(Saved data entries)
=======

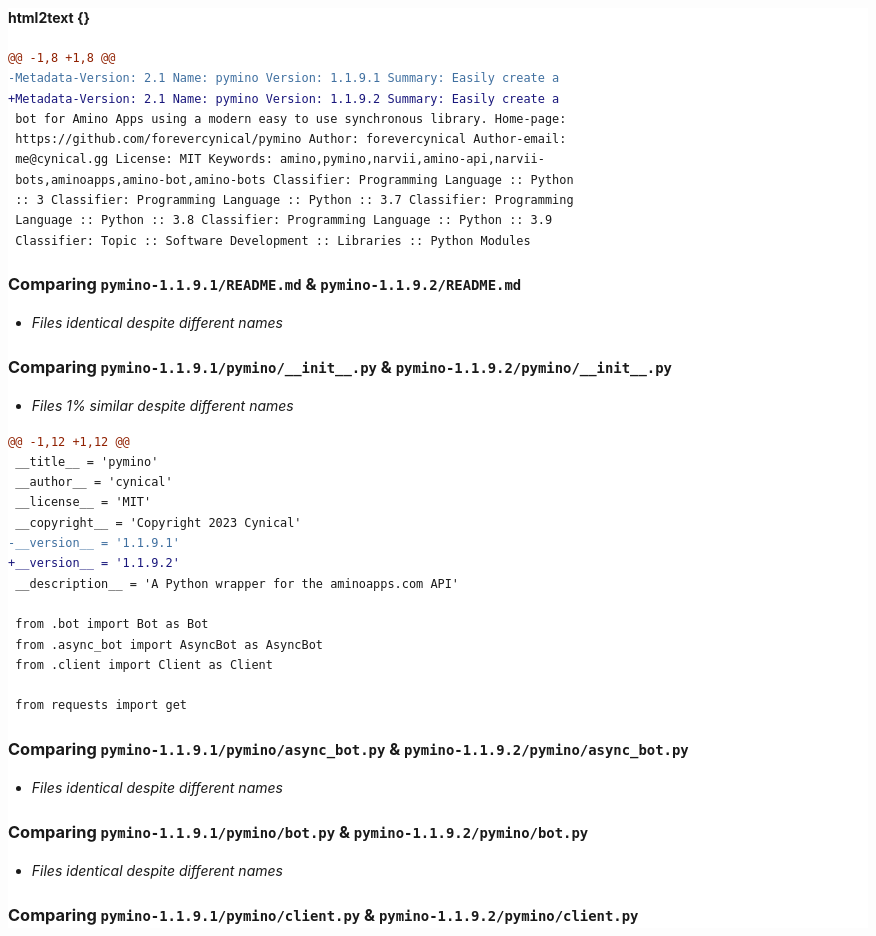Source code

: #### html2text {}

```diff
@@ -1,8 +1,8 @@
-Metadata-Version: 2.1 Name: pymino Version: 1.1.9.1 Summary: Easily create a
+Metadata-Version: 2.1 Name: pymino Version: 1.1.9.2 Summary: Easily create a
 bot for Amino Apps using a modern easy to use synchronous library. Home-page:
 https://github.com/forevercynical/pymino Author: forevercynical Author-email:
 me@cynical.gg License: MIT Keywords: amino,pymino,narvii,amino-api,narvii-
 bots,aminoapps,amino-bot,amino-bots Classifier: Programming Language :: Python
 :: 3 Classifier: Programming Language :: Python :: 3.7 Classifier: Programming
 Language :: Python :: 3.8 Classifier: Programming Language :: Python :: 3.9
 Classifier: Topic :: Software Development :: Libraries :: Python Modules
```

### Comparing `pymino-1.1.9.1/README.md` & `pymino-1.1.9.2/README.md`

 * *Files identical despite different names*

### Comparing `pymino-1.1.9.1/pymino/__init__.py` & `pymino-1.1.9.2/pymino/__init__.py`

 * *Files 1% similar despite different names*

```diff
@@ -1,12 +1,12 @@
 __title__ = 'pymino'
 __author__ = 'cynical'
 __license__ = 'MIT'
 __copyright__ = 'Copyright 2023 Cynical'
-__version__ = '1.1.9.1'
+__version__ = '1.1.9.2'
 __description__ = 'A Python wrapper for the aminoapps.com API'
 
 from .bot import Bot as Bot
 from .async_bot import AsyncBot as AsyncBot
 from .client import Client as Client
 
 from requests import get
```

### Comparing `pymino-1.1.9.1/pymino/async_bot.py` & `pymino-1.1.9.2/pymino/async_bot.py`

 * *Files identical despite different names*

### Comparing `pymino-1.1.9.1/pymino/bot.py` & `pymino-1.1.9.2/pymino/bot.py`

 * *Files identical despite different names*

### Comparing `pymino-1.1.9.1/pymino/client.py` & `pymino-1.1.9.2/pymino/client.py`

=======

◆ **The problem**: If the string "Easily" is in a line of the entries, pick that line out.

◆ **Task output**:
-Metadata-Version: 2.1 Name: pymino Version: 1.1.9.1 Summary: Easily create a
+Metadata-Version: 2.1 Name: pymino Version: 1.1.9.2 Summary: Easily create a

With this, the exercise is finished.